You can’t know! But it’s always preferable to learn minimum and do many projects.

Listen, if you’re interested in machine learning or any technological topics, you might be wondering whether or not be possible for you to be an expert in all machine learning applications, concepts, and tools. Technically, it’s not possible at the same time. There are not enough resources. There are too many of everything, even introductory courses, books, and videos.

It’s super easy to fall into the trap of the paradox of choices. As a result, you will be overwhelmed without taking any actual steps. “Forget the whole thing!” will be your attitude. 

So, start implementing what you learned from any course, choose a project to set up, build your CV even if you don’t have any experience, and apply for senior jobs or internships. 

  •  What are the Types of Statistical Models I Should Know?

Descriptive and inferential. The first is about numbers describing and summarising your data to be more meaningful.

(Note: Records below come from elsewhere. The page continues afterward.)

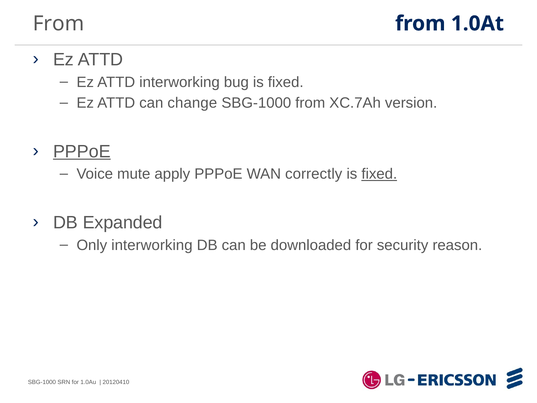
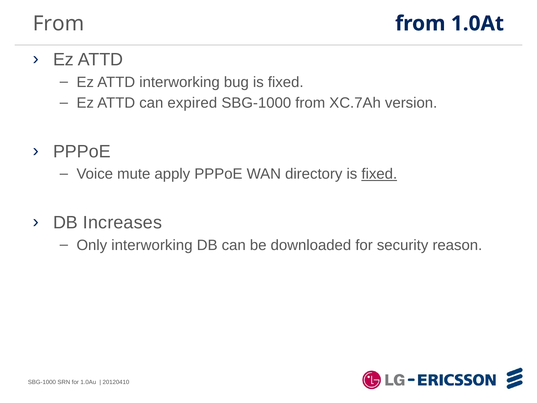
change: change -> expired
PPPoE at (82, 151) underline: present -> none
correctly: correctly -> directory
Expanded: Expanded -> Increases
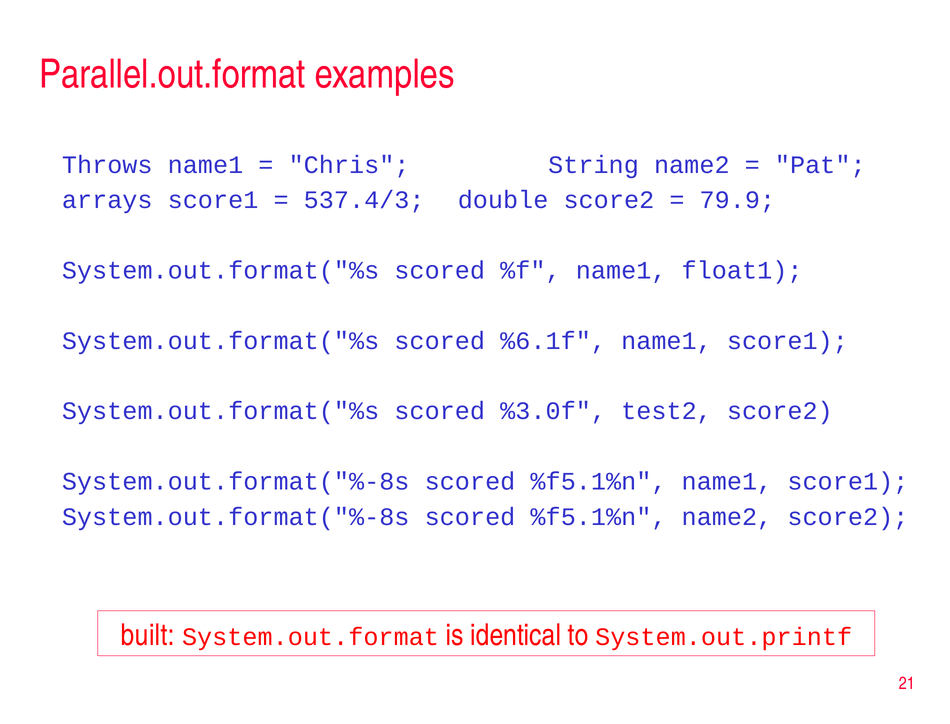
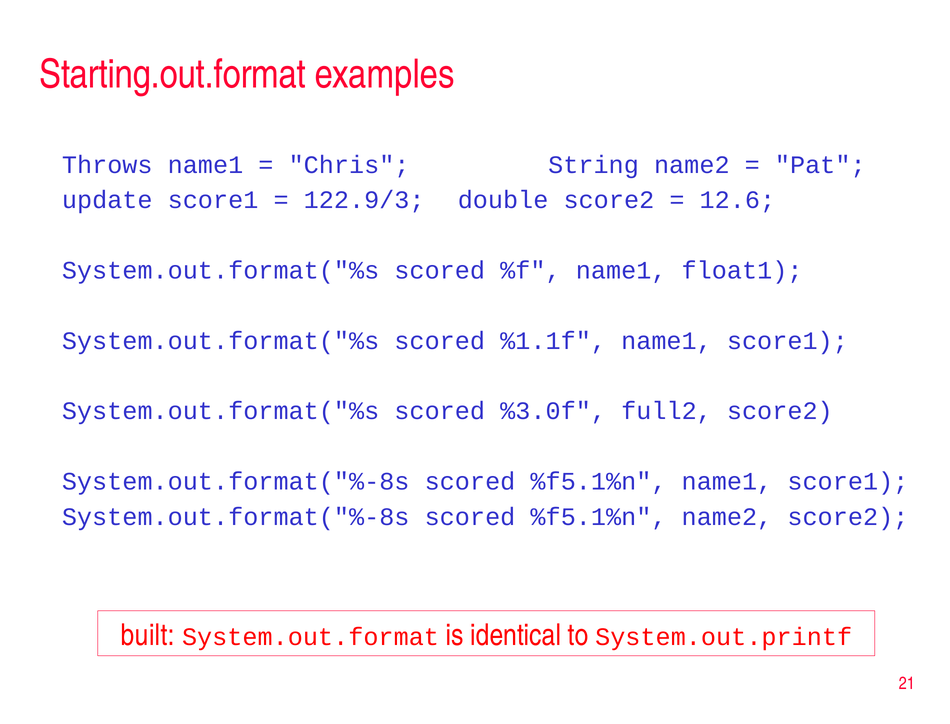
Parallel.out.format: Parallel.out.format -> Starting.out.format
arrays: arrays -> update
537.4/3: 537.4/3 -> 122.9/3
79.9: 79.9 -> 12.6
%6.1f: %6.1f -> %1.1f
test2: test2 -> full2
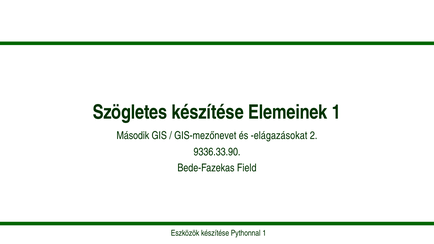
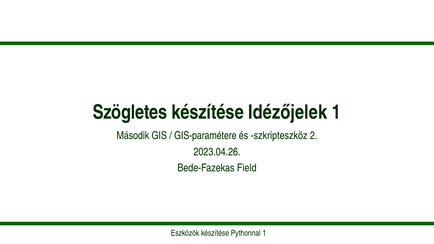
Elemeinek: Elemeinek -> Idézőjelek
GIS-mezőnevet: GIS-mezőnevet -> GIS-paramétere
elágazásokat: elágazásokat -> szkripteszköz
9336.33.90: 9336.33.90 -> 2023.04.26
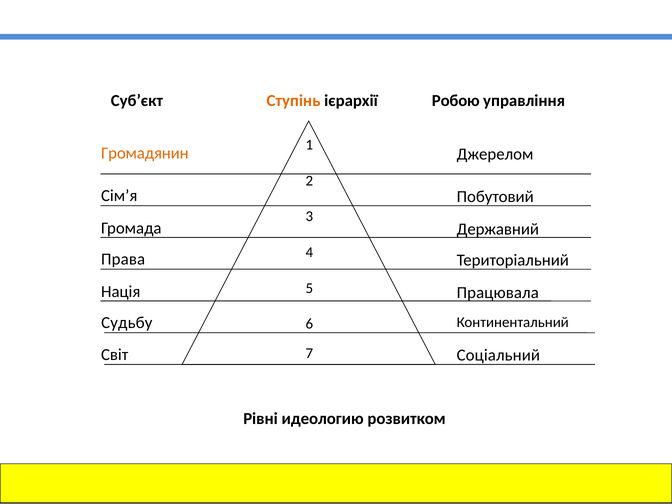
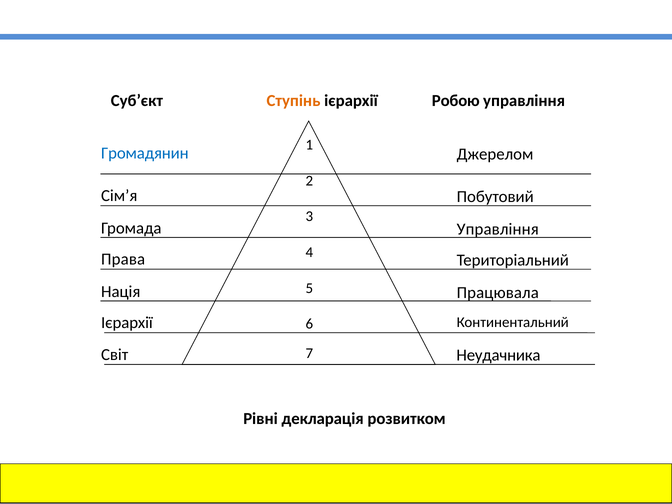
Громадянин colour: orange -> blue
Державний at (498, 229): Державний -> Управління
Судьбу at (127, 323): Судьбу -> Ієрархії
Соціальний: Соціальний -> Неудачника
идеологию: идеологию -> декларація
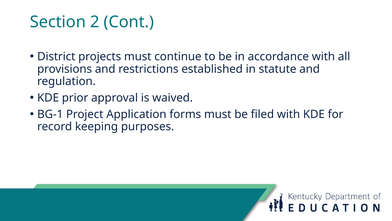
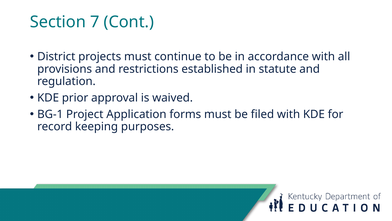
2: 2 -> 7
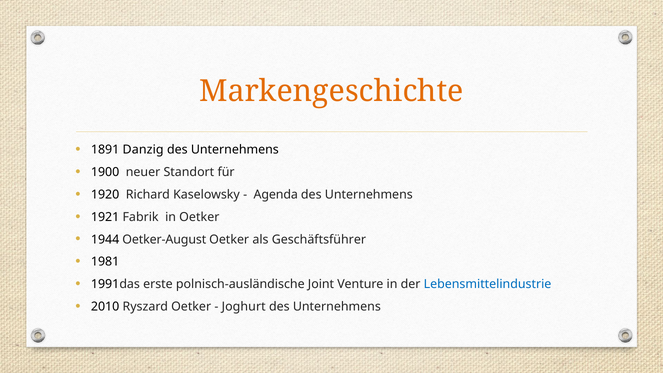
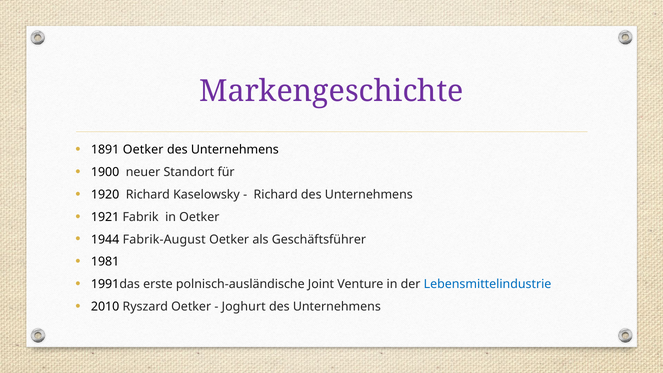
Markengeschichte colour: orange -> purple
1891 Danzig: Danzig -> Oetker
Agenda at (276, 195): Agenda -> Richard
Oetker-August: Oetker-August -> Fabrik-August
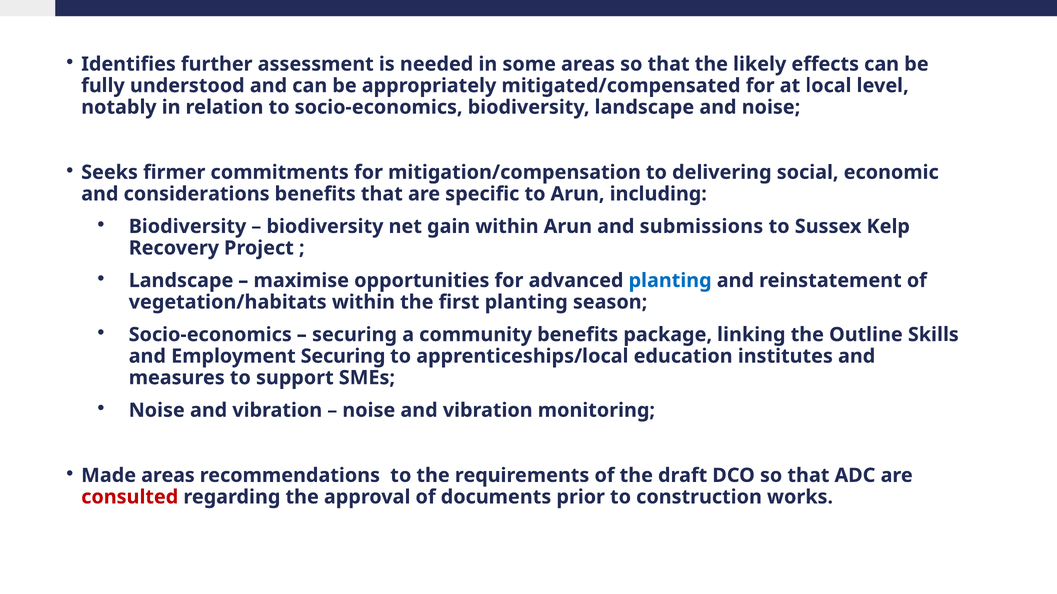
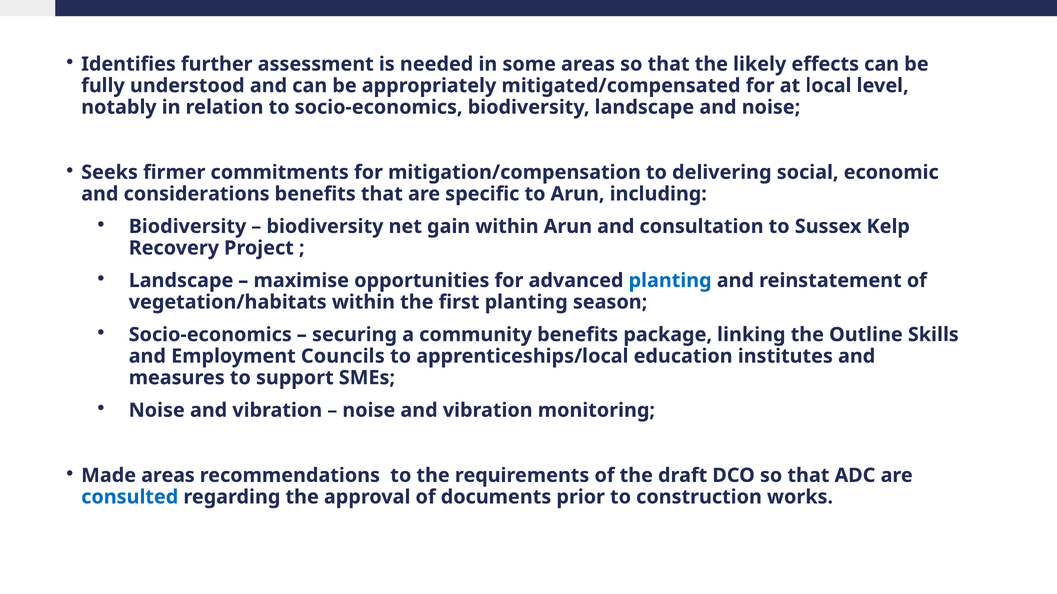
submissions: submissions -> consultation
Employment Securing: Securing -> Councils
consulted colour: red -> blue
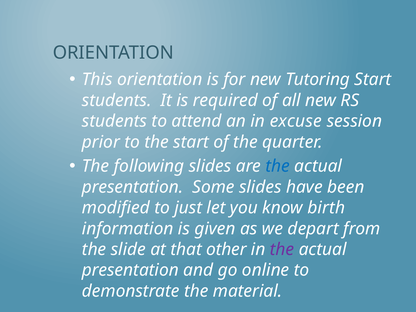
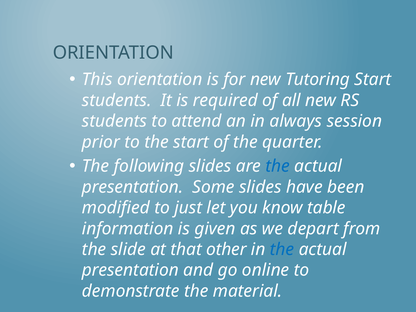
excuse: excuse -> always
birth: birth -> table
the at (282, 249) colour: purple -> blue
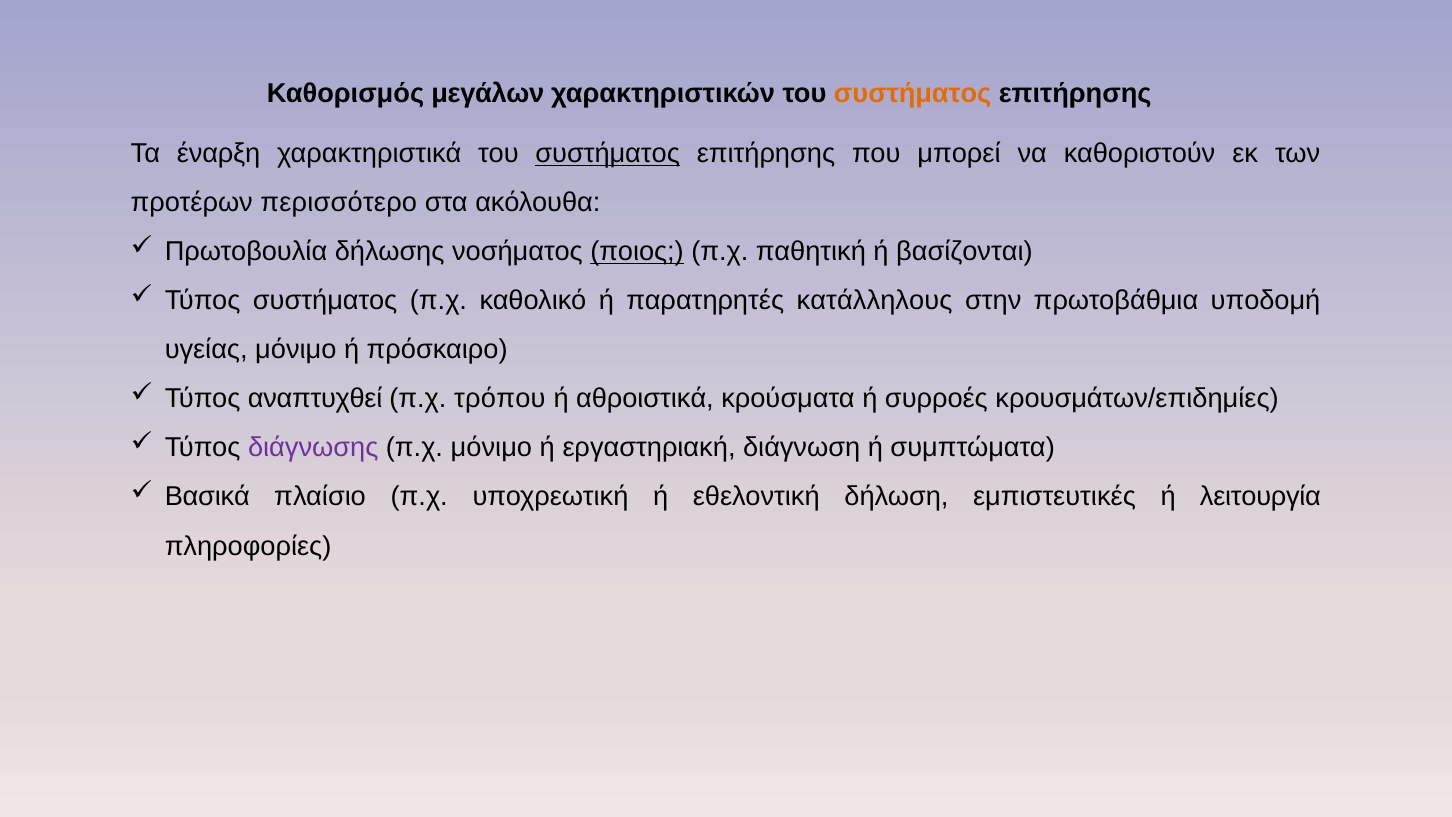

Inferential data provides a conclusion from one sample or dataset instead of the entire data. What matters to ML engineers is to know these terms when handling their database; mean, median, standard deviation, histogram and outliers.

  •  What are the Different Probability Rules Every ML engineer Must Know?

Bayes theorem, product or chain rule and sum rule. Nothing more than that. Only a few machine learning engineers might work on more but stick with these first. 

  • What are the Basics of Calculus I Need to Know Before Learning Machine Learning?

It’s a critical part of ML algorithms. However, a coding library will be helpful for you to get engaged in a machine learning career; there are some concepts you might have something about it; partial derivations, gradient or slope, and basic knowledge of integration and differentiation.